In Unterfranken ist ein junger Mann beim Versuch, einen Bekannten von einem Suizid abzuhalten, selbst ums Leben gekommen.

Zeitlofs/Unterfranken - Wie Polizei und Staatsanwaltschaft am Donnerstag berichteten, wollte der 19-Jährige nach bisherigen Erkenntnissen den fünf Jahre älteren Mann von einer Autofahrt abhalten, nachdem dieser eine Selbsttötung angekündigt haben soll.

Deswegen stellte sich der 19-Jährige vor den Wagen, doch der 24-Jährige soll trotzdem losgefahren sein. Der Helfer konnte sich den Ermittlungen zufolge noch einige Meter auf der Motorhaube halten, ehe er von dem fahrenden Auto stürzte und dabei schwer verletzt wurde und später starb.

Der tragische Fall hatte sich bereits am frühen Morgen des 15. August in Zeitlofs (Landkreis Bad Kissingen) zugetragen. Mehrere Freunde sollen zunächst in einer Bar gewesen sein, ehe der 24 Jahre alte Mann suizidale Gedanken geäußert haben soll. Der 19-Jährige wurde nach dem Unglück von einem Notarzt behandelt und mit einem Rettungshubschrauber in eine Klinik gebracht, wo er zwei Tage später seinen Verletzungen erlag.

Der Tatverdächtige, der zunächst in unbekannte Richtung davongefahren sein soll, kehrte wenig später zur Örtlichkeit zurück und ließ sich widerstandslos festnehmen.
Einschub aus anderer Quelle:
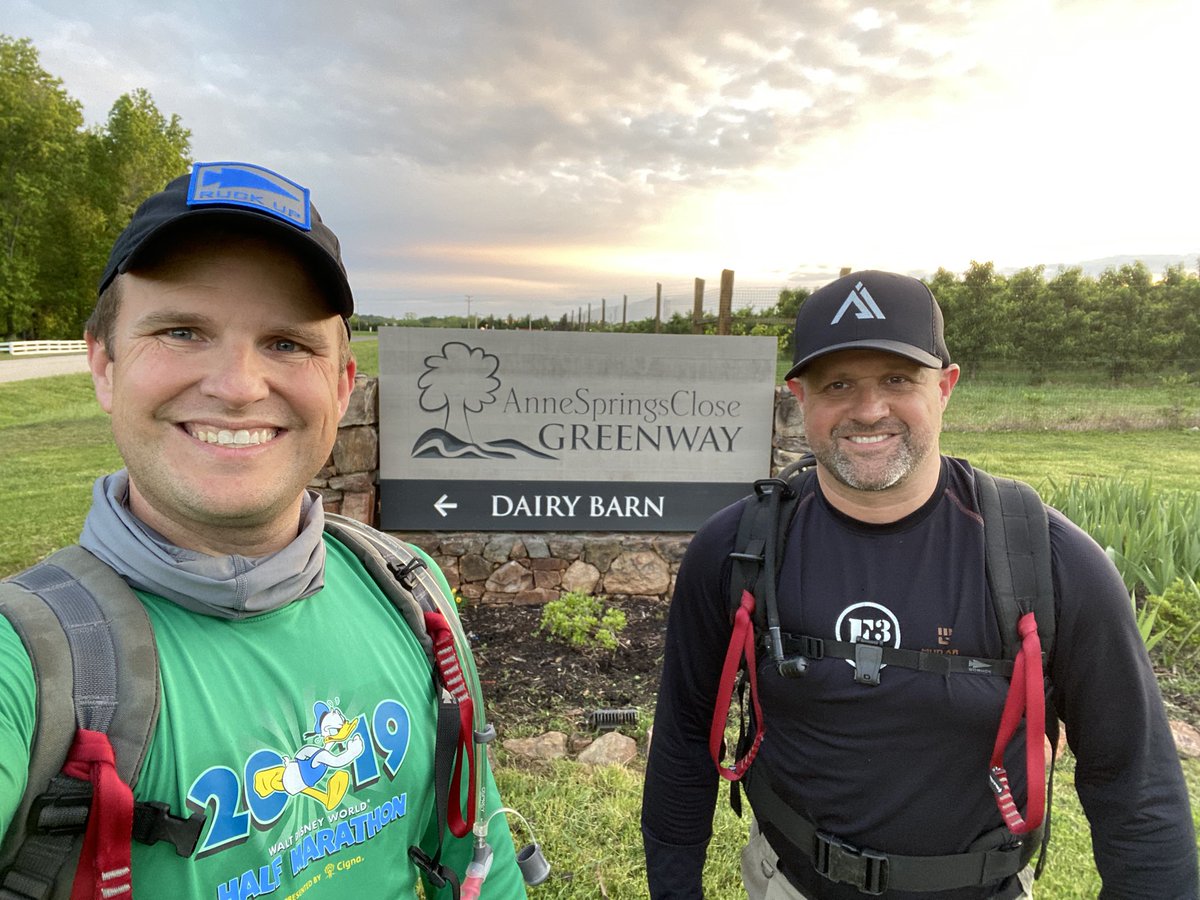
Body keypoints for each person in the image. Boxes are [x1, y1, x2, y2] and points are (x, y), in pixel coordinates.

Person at [0, 161, 528, 898]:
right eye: (182, 331)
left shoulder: (409, 590)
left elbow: (476, 857)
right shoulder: (28, 661)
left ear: (340, 385)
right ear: (104, 365)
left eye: (287, 343)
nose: (239, 386)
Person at [641, 270, 1197, 899]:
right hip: (788, 884)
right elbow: (684, 740)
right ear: (801, 396)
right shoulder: (736, 548)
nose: (868, 409)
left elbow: (1134, 783)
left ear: (946, 386)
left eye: (897, 380)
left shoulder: (1048, 559)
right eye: (838, 384)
Aufgrund seiner psychischen Ausnahmesituation wurde der Mann zunächst in einem Bezirksklinikum behandelt. Mittlerweile sei ein Haftbefehl wegen des Verdachts des Totschlags erlassen worden. Am Donnerstag sei der 24-Jährige daher in eine Justizvollzugsanstalt gebracht worden, sagte ein Polizeisprecher.